ПОБЕГ ИЗ САНТА-МАРТЫ

   Лишь через двадцать восемь дней вышел я из этой омерзительной дыры исключительно благодаря визиту в Санта-Марту бельгийского консула господина Клаузена. Негр по имени Паласио, вышедший из карцера через три недели после того, как я сел, передал через навещавшую его мать, что здесь томится бельгиец. Эта идея пришла ему в голову в воскресенье, когда он увидел, что бельгийский консул навестил одного бельгийского заключенного.
   Начальник тюрьмы спросил:
   — Что заставило вас, француза, обратиться к бельгийскому консулу?
   Рядом с ним, с портфелем на коленях, сидел господин в белом, лет пятидесяти, со светлыми, почти белыми волосами и круглым розовым лицом. Я тут же сориентировался.
   — Это вы говорите, что я француз. Да, я бежал из французской тюрьмы, но тем не менее я бельгиец!
   — Ну вот, видите! — воскликнул розоволицый господин.
   — Почему же вы сразу не сказали?
   — А какое это имеет значение, если я не совершил на вашей территории ни одного серьезного преступления? Если не считать побега, что вполне естественно для каждого заключенного.
   — Ладно! Будете сидеть со своими друзьями. Но, сеньор консул, предупреждаю, малейшая попытка к побегу, — и он отправится туда, откуда сегодня пришел. Отведите его к парикмахеру! А потом в камеру, к его приятелям!
   — Благодарю вас, господин консул, — сказал я по-французски. — И простите за беспокойство, которое я вам причинил.
   — Господи, как вы, должно быть, настрадались в этом ужасном карцере! Идите скорей, пока этот мерзавец не передумал! Я приду навестить вас еще раз. До свиданья.
   Парикмахера на месте не оказалось, и меня отвели к моим друзьям. Должно быть, я действительно выглядел ужасно, поскольку они не переставали расспрашивать меня:
   — Ты ли это, Папийон? Это невозможно! Что эти свиньи с тобой сделали? Ты что, ослеп? Что у тебя с глазами? Почему все время моргаешь?
   — Отвык от света. Здесь он слишком яркий. А глаза привыкли к темноте.
   Я сел и уставился в темный угол.
   — Ну и воняет же от тебя, просто немыслимо! Несет какой-то гнилью.

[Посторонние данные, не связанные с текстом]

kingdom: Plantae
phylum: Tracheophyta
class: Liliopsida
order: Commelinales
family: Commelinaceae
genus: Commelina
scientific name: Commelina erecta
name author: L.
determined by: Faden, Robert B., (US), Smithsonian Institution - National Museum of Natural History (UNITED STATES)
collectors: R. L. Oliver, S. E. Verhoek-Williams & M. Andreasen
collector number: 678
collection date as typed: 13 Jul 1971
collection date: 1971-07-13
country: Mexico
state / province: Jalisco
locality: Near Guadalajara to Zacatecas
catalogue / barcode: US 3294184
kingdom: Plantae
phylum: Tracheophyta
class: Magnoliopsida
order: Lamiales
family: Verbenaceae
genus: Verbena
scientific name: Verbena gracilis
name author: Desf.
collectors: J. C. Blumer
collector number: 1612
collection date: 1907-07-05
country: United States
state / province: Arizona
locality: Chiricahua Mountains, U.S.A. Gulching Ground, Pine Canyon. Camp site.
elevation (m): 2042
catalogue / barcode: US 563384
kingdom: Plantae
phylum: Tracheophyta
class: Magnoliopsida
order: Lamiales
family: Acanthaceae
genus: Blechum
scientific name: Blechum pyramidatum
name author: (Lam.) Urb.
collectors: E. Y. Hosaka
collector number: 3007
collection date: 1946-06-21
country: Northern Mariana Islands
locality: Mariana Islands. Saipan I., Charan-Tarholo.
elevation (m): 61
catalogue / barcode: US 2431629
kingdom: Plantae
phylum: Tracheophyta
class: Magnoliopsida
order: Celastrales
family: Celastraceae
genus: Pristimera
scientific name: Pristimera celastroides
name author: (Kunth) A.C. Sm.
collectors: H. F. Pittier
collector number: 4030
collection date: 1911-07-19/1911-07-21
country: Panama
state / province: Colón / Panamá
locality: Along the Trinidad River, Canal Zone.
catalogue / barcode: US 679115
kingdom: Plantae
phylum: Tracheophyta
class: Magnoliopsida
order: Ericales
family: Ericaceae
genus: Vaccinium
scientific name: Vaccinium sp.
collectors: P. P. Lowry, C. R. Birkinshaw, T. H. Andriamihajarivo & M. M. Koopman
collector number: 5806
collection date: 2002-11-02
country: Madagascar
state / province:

   Я разделся, и они сложили мои вещи у двери. Руки, ноги, все тело было покрыто красными пятнами, словно от укусов клопов. Это меня изгрызли те маленькие крабы, что появлялись в карцере вместе с приливом. Я знал, что выгляжу мерзко и страшно, даже в зеркало смотреться не надо, чтоб убедиться в этом.
   Клозио притащил мне чистую одежду. С помощью Матуретта я помылся, причем чем дольше терся черным мылом, тем больше грязи сходило. Наконец, намылившись и ополоснувшись раз семь, я почувствовал себя чистым. Минут за пять высох на солнце и оделся. Явился парикмахер. И тут же вознамерился обрить мне голову. Я воспротивился.
   — Нет. Волосы просто подкоротить и побрить. Я заплачу.
   — Сколько? — Песо.
   — Если постараетесь, дам два, — вставил Клозио.
   Помытый, побритый, постриженный и одетый во все чистое, я чувствовал, что снова возвращаюсь к жизни. Камера, где сидели мои приятели, казалась после карцера настоящим дворцом. А Клозио тут же уступил мне гамак, купленный на собственные деньги. Дни и частично даже ночи были заполнены жратвой, питьем, игрой в карты и бесконечной болтовней по-испански между собой и о колумбийскими охранниками и заключенными, чтобы лишний раз попрактиковаться в языке.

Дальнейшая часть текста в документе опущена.